The second proposed etymology is that "Karašica" comes from the Latin fish name "carassius" (a name of several species of freshwater fish), perhaps being a relatively recent borrowing into Croatian. That etymology is advocated by the Croatian linguist Dubravka Ivšić and also by the Hungarian linguist Pál Hunfalvy (as cited in the Melich Janos'es paper). Melich Janos'es main argument against that etymology is that the earliest attestations of the river name Karašica (such as Karassou from the 13th century) do not have a Slavic suffix.

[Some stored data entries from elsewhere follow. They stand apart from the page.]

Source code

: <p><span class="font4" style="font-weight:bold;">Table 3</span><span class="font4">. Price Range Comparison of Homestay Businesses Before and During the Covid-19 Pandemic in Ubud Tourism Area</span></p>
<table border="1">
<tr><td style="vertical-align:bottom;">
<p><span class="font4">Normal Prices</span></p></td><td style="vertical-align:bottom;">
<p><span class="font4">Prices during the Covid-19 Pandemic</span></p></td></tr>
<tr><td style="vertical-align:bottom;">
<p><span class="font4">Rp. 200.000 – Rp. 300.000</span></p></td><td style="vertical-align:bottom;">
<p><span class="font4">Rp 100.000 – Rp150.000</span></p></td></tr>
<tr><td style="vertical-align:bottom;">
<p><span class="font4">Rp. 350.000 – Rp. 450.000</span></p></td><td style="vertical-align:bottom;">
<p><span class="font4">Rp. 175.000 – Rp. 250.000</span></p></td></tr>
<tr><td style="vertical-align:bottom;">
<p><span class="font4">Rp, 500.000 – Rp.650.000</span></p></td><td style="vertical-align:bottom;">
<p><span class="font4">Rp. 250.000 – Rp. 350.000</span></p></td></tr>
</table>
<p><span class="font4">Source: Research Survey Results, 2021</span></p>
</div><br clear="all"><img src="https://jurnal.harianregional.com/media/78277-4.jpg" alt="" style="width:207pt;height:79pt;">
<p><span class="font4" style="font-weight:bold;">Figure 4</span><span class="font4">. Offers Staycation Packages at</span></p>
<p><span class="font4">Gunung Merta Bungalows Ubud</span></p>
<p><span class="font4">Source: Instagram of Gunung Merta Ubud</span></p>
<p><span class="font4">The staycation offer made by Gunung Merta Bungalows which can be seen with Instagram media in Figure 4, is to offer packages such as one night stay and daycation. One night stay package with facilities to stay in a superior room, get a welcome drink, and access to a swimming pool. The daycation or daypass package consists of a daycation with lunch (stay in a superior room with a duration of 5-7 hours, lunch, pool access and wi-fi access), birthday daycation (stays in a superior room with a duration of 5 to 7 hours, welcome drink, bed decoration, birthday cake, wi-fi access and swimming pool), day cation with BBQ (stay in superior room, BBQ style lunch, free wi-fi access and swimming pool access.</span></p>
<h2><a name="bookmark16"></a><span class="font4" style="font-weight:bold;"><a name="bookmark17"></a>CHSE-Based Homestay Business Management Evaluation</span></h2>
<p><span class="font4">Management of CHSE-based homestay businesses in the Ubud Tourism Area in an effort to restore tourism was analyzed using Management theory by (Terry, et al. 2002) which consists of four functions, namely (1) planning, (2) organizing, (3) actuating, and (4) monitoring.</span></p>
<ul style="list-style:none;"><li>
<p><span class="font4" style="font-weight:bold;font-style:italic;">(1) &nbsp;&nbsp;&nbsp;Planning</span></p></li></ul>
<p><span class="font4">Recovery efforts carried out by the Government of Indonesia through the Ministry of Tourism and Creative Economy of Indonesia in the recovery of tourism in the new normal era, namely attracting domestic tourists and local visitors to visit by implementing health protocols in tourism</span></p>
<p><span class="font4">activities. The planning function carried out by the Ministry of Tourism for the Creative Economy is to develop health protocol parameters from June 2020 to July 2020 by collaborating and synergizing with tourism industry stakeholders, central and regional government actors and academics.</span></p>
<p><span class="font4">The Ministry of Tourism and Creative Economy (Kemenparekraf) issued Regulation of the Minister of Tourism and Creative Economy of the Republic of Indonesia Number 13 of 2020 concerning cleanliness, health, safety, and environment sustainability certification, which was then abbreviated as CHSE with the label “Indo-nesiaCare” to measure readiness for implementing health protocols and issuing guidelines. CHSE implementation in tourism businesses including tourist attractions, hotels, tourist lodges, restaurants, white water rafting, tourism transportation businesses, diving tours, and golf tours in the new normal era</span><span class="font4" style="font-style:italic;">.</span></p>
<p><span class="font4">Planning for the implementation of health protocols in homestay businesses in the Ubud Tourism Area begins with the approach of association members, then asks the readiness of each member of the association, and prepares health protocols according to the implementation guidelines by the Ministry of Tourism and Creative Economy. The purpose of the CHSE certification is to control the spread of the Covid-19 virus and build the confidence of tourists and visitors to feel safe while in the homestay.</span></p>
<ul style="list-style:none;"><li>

A third possible etymology, sometimes cited in (mostly non-linguistic) literature and supported by a computer engineer called Teo Samaržija in his 2022 paper, is that "Karašica" comes from an Illyrian name *Kurr-urr-issia (flow - water - suffix), borrowed into Proto-Slavic as *Kъrъrьsьja, changing to *Karrasja after the Havlík's law, then to *Karaša after the yod-coalescence and the loss of geminate consonants in Croatian, to which the Slavic suffix -ica was later added. The main argument for there being a verb root *kurr in Illyrian meaning "to flow" is that similar river names (starting with the consonants 'k' and 'r') occur all across Croatia, and this correlation would be improbable without an etymological connection. Teo Samaržija attempted to make this etymology more mainstream by supporting it with information theory statistical calculations (that the probability of that k-r pattern in the Croatian river names occurring by chance is somewhere between 1/300 and 1/17) and by noting that there is a verb kuriti meaning "to flow" in the Silba dialect of Croatian (as in the phrase "vrime kuri" meaning "time flows"), which could plausibly be a loanword from Illyrian *kurr. Teo Samaržija's statistical methodology has been disputed, primarily for making unrealistic linguistic assumptions (not taking into account the Sonority Sequencing Principle), and his interpretation of the dialectal Croatian word kuriti has been called into question as he did not conclusively disprove that kuriti comes via a Romance language from Latin currere (to run).